(WHAT THIS TASK INVOLVES)
The lines to reproduce from the material below are those from the one containing "Halcox JP, Schenke" through the one containing "Rocic P, Seshiah", both included; write them out exactly and add nothing.

(DATASET EXCERPTS)
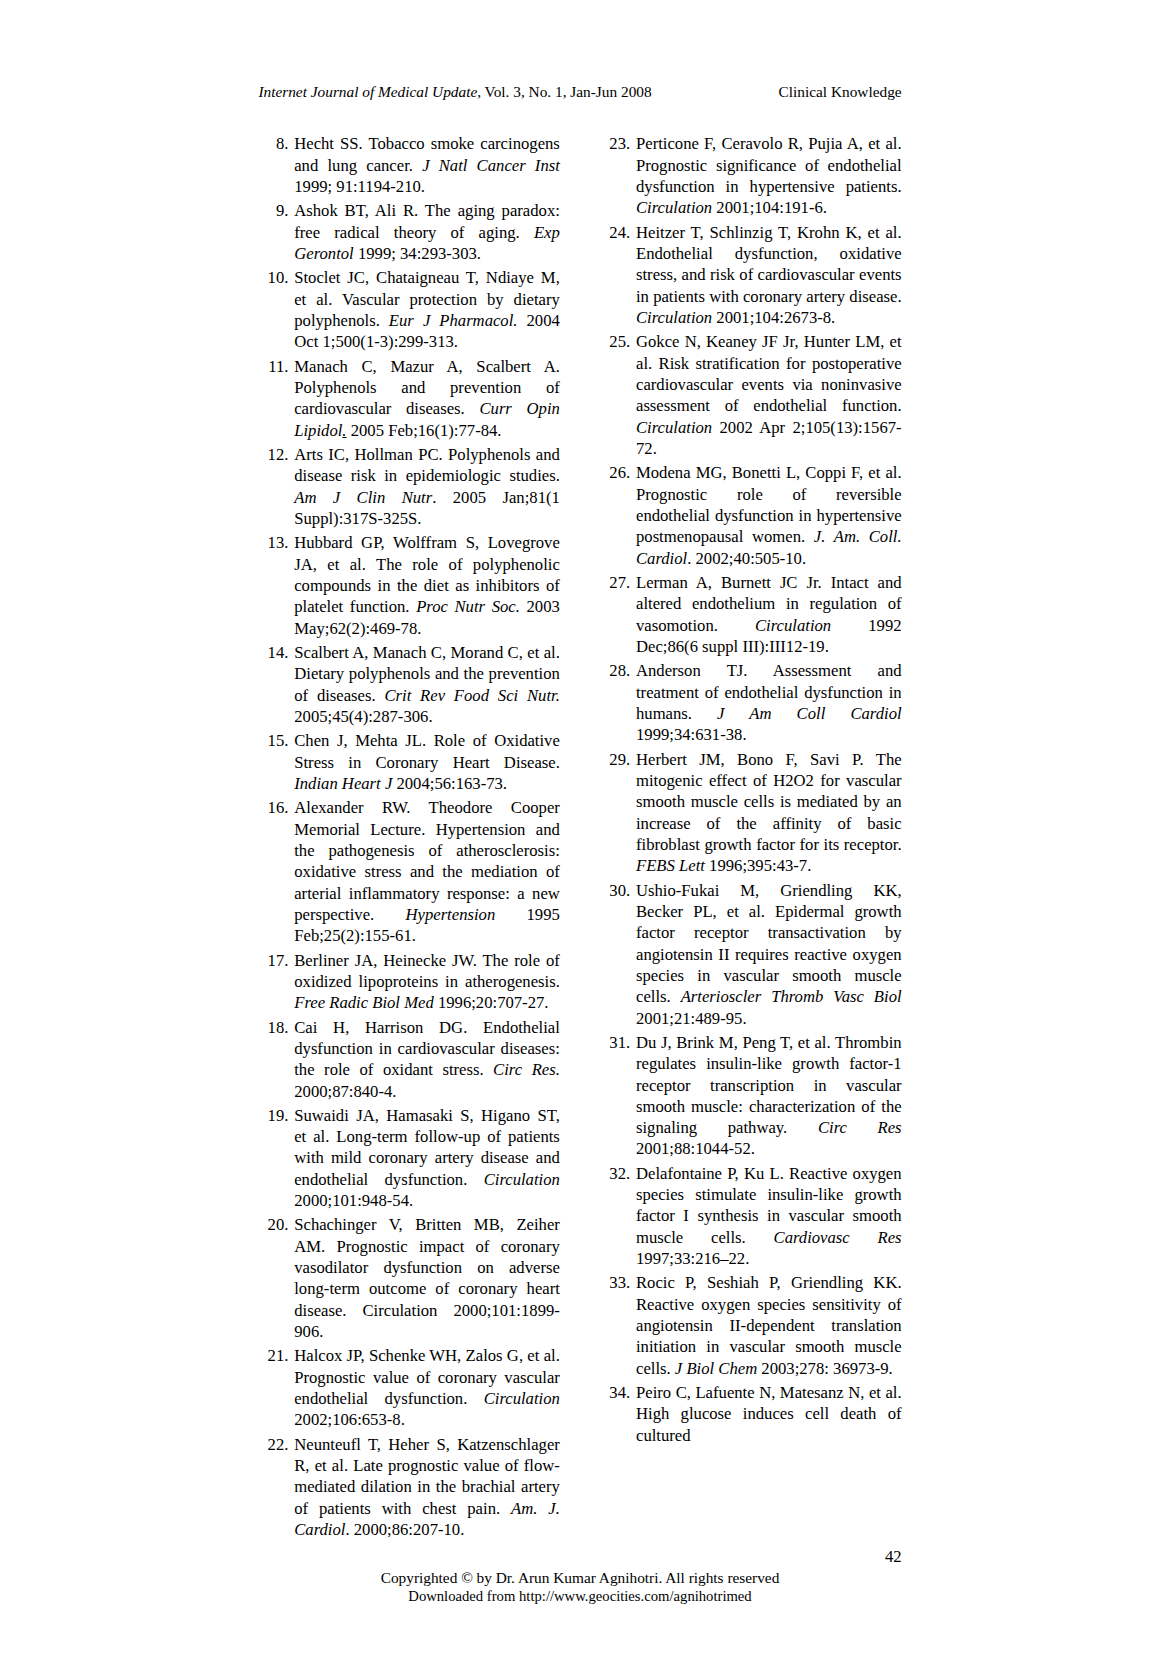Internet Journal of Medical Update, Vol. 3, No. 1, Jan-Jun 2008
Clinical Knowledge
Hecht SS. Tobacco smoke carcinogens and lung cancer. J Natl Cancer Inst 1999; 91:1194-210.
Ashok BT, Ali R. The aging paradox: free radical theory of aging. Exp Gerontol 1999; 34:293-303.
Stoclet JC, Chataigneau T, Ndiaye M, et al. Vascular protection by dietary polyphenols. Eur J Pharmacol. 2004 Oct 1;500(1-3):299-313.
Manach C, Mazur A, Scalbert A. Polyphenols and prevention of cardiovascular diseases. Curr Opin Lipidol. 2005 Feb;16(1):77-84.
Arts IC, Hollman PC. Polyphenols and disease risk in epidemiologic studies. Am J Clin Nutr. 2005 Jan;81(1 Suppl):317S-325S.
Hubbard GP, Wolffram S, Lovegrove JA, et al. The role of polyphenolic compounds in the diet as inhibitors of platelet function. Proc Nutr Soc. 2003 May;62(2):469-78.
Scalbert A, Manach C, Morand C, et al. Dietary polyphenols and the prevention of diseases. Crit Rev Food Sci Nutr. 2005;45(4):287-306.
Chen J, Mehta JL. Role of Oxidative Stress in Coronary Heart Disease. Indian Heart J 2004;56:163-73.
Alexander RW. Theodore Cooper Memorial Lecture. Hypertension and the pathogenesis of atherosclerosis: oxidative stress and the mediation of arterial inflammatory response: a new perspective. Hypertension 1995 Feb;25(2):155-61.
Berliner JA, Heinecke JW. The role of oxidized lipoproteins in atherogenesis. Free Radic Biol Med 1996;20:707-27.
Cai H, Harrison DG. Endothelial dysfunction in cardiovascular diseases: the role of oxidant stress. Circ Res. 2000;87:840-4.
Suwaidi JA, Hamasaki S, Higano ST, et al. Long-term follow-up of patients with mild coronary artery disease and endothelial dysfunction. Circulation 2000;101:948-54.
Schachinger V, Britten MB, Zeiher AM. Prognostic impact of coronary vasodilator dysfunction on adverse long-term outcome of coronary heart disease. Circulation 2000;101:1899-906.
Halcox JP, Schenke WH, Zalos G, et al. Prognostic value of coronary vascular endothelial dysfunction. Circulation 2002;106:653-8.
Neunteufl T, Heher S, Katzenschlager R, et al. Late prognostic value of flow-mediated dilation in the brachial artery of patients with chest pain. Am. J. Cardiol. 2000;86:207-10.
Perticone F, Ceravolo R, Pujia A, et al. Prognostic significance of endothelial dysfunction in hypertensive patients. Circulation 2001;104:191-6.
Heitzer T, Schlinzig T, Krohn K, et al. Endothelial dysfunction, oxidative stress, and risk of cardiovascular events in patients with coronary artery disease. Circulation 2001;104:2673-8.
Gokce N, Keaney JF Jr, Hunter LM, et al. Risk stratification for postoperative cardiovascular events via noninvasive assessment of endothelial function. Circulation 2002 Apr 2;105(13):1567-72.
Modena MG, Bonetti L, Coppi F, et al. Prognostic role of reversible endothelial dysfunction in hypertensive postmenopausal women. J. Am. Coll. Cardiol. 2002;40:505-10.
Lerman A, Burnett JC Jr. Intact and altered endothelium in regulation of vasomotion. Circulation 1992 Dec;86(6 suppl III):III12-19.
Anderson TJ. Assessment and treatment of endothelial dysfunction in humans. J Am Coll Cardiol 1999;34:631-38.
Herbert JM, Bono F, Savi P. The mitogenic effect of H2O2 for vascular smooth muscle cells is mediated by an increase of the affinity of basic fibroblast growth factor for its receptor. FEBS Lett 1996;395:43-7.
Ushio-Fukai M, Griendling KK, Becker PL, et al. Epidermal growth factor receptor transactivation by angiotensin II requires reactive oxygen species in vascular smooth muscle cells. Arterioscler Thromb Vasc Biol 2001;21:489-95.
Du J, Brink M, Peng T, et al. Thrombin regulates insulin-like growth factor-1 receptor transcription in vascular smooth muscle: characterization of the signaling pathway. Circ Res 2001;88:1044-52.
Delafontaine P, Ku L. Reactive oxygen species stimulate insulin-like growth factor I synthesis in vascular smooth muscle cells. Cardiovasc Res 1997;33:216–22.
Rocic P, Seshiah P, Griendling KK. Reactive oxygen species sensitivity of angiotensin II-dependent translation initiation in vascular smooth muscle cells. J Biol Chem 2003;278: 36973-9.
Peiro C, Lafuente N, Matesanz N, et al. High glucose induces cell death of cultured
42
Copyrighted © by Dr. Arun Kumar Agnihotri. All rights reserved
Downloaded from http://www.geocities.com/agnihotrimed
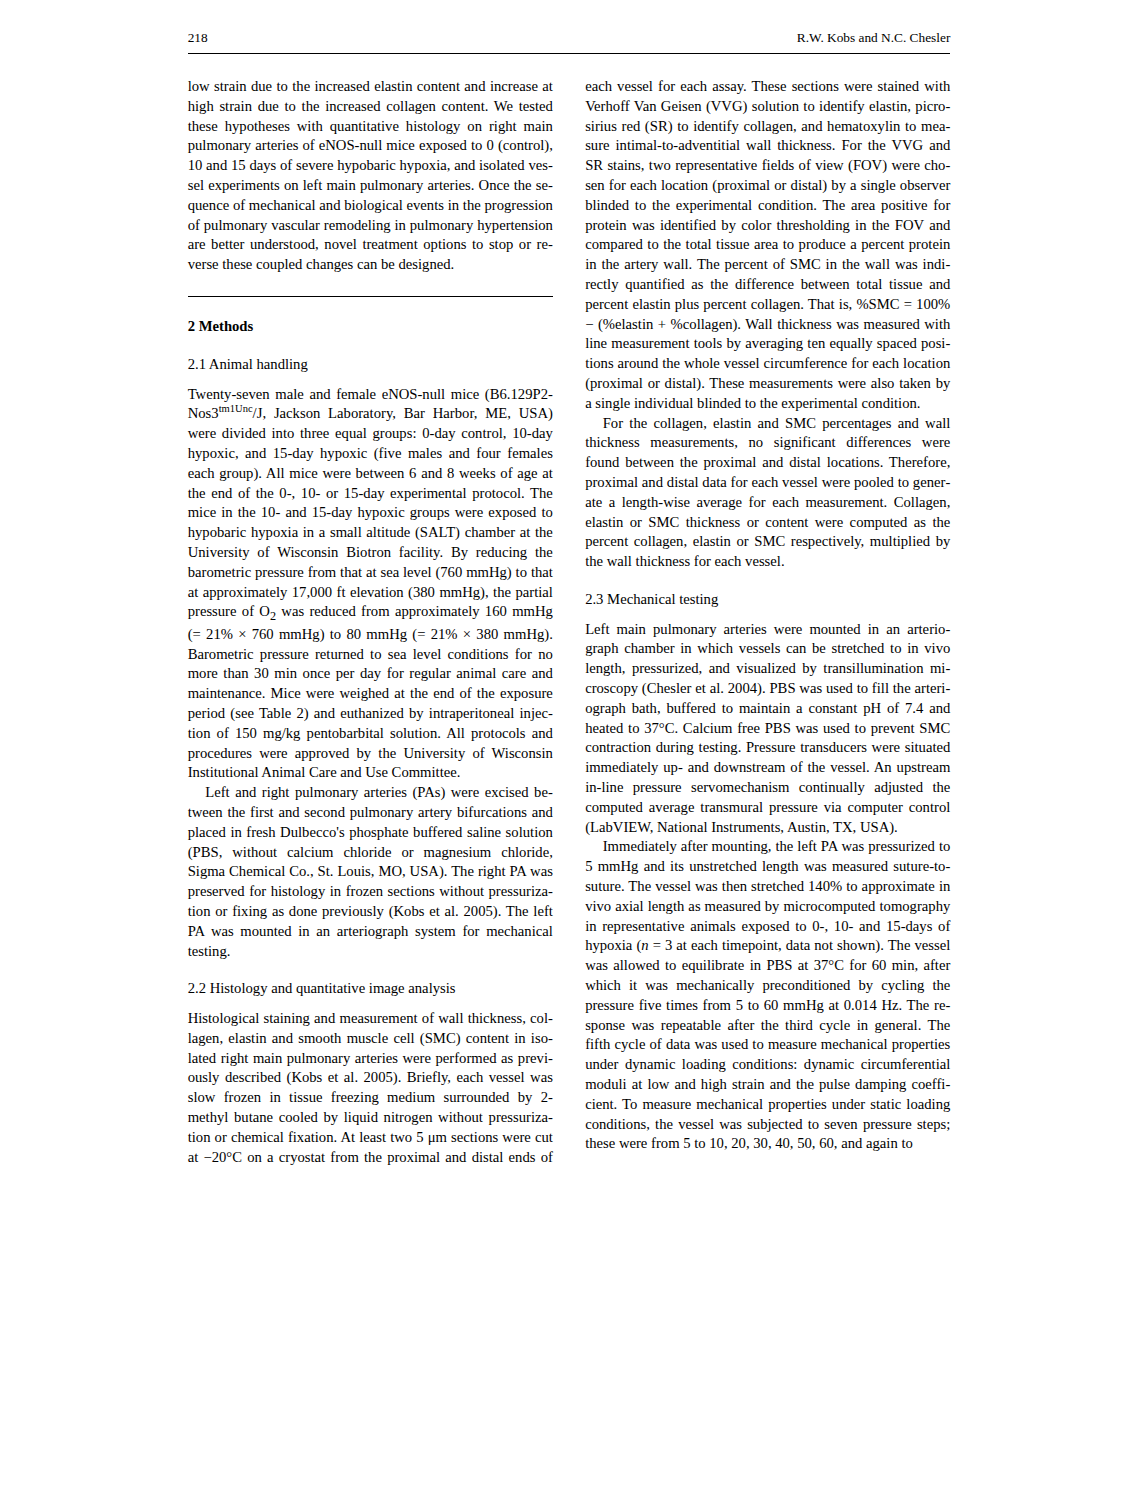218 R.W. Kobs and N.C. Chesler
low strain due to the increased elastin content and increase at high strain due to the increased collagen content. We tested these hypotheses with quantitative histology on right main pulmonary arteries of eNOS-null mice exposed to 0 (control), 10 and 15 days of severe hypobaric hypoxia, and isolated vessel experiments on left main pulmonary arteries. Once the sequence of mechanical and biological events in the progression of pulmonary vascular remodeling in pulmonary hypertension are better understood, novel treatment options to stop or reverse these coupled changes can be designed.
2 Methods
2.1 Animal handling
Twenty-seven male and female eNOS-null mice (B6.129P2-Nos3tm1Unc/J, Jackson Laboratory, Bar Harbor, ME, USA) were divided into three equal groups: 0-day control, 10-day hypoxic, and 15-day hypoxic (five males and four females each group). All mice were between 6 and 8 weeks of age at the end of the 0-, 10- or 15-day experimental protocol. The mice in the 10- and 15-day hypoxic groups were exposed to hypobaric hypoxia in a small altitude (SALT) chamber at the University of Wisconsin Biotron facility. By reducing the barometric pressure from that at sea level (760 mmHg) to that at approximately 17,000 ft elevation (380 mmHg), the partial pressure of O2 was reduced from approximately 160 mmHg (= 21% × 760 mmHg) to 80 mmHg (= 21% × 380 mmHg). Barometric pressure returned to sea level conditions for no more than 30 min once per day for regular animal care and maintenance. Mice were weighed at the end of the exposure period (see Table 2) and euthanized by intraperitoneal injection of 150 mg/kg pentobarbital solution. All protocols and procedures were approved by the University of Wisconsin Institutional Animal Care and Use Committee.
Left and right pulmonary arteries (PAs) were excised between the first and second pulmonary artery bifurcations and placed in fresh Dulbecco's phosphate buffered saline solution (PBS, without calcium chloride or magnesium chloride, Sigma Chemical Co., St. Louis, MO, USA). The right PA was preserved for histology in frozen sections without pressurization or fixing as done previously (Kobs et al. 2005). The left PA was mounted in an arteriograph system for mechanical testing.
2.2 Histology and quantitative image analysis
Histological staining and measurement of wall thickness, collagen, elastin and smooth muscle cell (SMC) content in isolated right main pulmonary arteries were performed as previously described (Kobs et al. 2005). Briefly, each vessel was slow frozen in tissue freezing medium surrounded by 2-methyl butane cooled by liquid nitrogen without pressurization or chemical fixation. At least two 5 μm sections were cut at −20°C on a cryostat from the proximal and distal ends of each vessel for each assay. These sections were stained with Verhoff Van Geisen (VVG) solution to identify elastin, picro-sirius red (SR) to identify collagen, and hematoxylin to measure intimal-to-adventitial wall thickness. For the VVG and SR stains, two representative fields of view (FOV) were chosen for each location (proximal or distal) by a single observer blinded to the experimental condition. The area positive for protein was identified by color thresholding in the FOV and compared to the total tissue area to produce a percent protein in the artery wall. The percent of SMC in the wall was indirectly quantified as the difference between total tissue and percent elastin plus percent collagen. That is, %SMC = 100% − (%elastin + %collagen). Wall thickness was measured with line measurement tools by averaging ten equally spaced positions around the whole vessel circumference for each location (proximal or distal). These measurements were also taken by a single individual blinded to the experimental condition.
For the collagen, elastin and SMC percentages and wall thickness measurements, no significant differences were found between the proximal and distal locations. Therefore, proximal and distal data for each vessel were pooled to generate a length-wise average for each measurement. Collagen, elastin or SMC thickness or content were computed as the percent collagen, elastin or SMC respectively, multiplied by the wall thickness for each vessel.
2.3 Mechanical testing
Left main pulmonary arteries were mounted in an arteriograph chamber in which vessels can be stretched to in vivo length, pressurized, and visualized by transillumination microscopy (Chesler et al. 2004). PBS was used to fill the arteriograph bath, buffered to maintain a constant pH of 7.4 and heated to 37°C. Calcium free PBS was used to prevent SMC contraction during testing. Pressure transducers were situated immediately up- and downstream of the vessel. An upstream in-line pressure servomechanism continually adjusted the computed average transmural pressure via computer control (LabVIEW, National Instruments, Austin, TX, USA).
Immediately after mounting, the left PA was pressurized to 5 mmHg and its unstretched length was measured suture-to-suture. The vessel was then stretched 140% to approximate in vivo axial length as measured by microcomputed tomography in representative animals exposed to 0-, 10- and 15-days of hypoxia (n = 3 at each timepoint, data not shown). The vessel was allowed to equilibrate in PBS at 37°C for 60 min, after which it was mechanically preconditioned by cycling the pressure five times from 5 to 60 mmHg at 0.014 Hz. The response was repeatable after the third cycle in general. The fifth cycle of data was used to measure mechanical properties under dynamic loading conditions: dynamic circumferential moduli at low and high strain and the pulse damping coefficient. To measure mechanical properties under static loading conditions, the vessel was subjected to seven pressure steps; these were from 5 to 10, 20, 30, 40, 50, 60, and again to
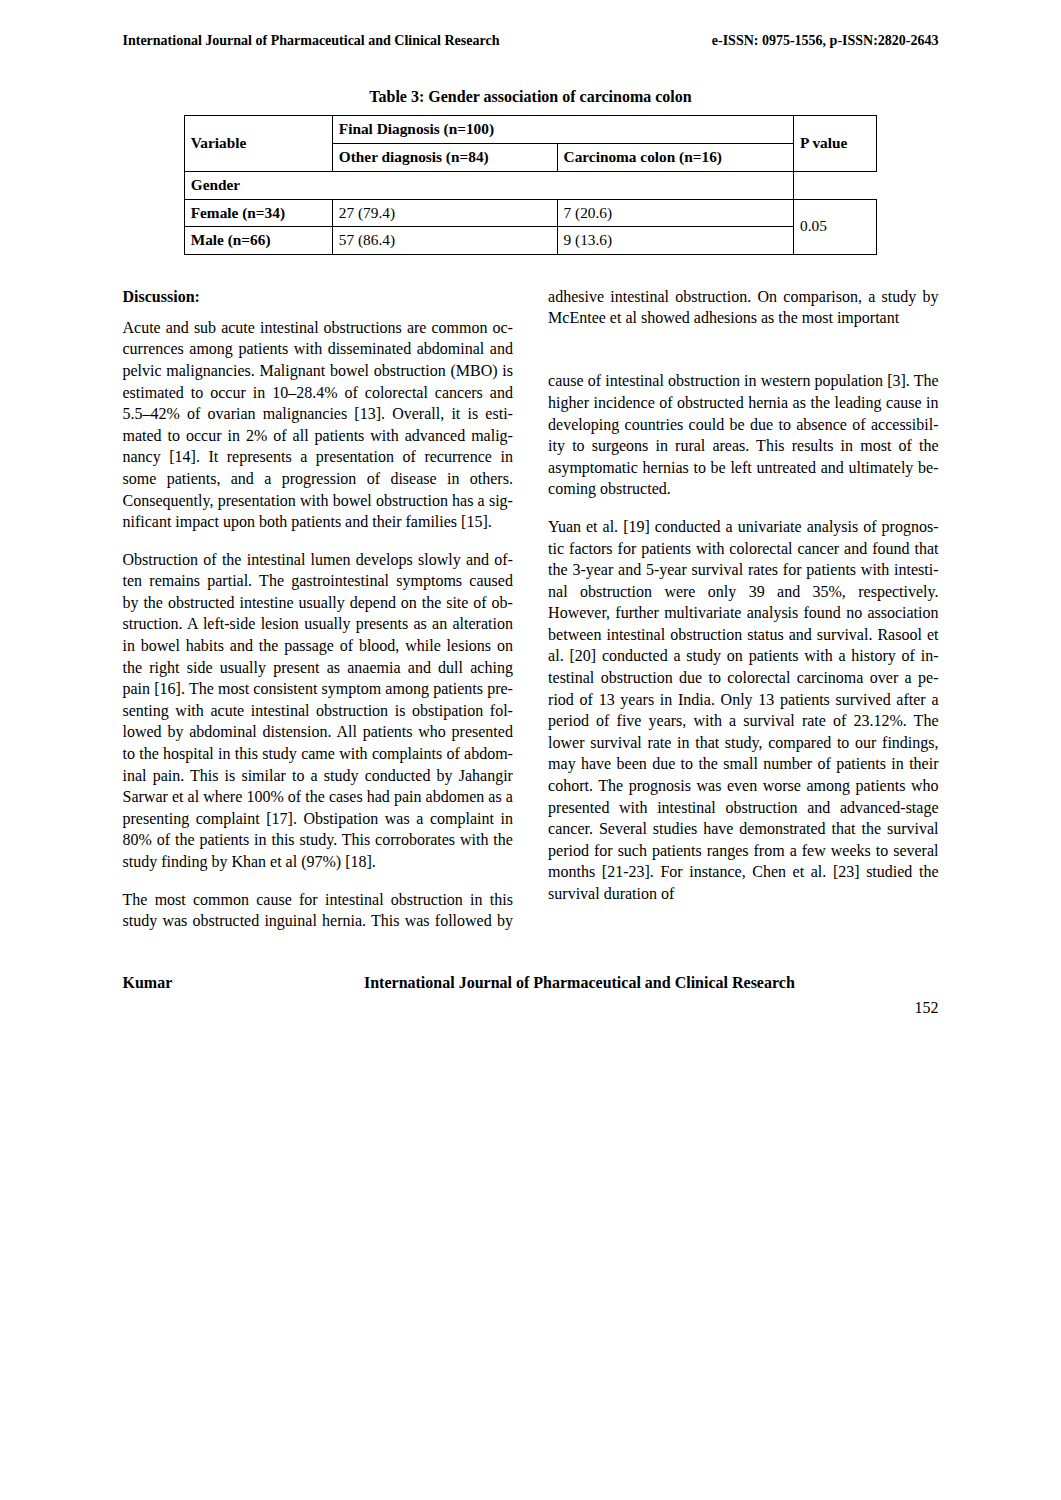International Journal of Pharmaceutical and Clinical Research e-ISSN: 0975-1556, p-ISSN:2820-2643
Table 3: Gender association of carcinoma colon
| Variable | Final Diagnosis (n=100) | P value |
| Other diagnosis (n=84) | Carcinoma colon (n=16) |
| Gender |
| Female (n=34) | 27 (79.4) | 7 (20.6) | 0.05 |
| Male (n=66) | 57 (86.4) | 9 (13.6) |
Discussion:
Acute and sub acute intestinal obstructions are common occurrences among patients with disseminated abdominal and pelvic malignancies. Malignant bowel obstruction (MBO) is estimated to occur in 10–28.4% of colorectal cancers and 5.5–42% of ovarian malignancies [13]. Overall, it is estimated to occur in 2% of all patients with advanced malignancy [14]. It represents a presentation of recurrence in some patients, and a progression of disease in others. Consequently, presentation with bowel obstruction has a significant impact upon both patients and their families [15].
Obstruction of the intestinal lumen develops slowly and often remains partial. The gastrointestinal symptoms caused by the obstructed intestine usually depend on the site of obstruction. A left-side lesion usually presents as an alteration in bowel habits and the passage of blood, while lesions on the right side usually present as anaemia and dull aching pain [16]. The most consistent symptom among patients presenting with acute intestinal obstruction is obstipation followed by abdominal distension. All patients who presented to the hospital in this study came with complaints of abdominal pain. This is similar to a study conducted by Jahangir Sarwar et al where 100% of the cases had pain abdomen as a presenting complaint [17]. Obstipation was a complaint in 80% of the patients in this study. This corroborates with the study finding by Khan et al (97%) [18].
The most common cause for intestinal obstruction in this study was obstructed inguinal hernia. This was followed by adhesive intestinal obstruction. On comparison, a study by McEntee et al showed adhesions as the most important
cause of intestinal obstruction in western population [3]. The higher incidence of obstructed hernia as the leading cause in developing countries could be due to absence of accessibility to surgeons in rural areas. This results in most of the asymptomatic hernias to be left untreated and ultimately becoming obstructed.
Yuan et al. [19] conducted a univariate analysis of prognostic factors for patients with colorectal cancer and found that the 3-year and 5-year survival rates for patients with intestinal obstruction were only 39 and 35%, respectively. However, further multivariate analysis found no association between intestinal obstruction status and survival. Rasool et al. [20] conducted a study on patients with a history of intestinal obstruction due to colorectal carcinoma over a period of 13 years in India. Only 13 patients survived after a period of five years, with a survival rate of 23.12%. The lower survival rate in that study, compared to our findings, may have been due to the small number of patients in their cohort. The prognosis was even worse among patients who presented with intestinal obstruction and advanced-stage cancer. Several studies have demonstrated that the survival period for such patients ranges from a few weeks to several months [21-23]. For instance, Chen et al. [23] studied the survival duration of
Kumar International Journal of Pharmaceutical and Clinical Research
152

(REPLY TO THE EXERCISE)
Halcox JP, Schenke WH, Zalos G, et al. Prognostic value of coronary vascular endothelial dysfunction. Circulation 2002;106:653-8.
Neunteufl T, Heher S, Katzenschlager R, et al. Late prognostic value of flow-mediated dilation in the brachial artery of patients with chest pain. Am. J. Cardiol. 2000;86:207-10.
Perticone F, Ceravolo R, Pujia A, et al. Prognostic significance of endothelial dysfunction in hypertensive patients. Circulation 2001;104:191-6.
Heitzer T, Schlinzig T, Krohn K, et al. Endothelial dysfunction, oxidative stress, and risk of cardiovascular events in patients with coronary artery disease. Circulation 2001;104:2673-8.
Gokce N, Keaney JF Jr, Hunter LM, et al. Risk stratification for postoperative cardiovascular events via noninvasive assessment of endothelial function. Circulation 2002 Apr 2;105(13):1567-72.
Modena MG, Bonetti L, Coppi F, et al. Prognostic role of reversible endothelial dysfunction in hypertensive postmenopausal women. J. Am. Coll. Cardiol. 2002;40:505-10.
Lerman A, Burnett JC Jr. Intact and altered endothelium in regulation of vasomotion. Circulation 1992 Dec;86(6 suppl III):III12-19.
Anderson TJ. Assessment and treatment of endothelial dysfunction in humans. J Am Coll Cardiol 1999;34:631-38.
Herbert JM, Bono F, Savi P. The mitogenic effect of H2O2 for vascular smooth muscle cells is mediated by an increase of the affinity of basic fibroblast growth factor for its receptor. FEBS Lett 1996;395:43-7.
Ushio-Fukai M, Griendling KK, Becker PL, et al. Epidermal growth factor receptor transactivation by angiotensin II requires reactive oxygen species in vascular smooth muscle cells. Arterioscler Thromb Vasc Biol 2001;21:489-95.
Du J, Brink M, Peng T, et al. Thrombin regulates insulin-like growth factor-1 receptor transcription in vascular smooth muscle: characterization of the signaling pathway. Circ Res 2001;88:1044-52.
Delafontaine P, Ku L. Reactive oxygen species stimulate insulin-like growth factor I synthesis in vascular smooth muscle cells. Cardiovasc Res 1997;33:216–22.
Rocic P, Seshiah P, Griendling KK. Reactive oxygen species sensitivity of angiotensin II-dependent translation initiation in vascular smooth muscle cells. J Biol Chem 2003;278: 36973-9.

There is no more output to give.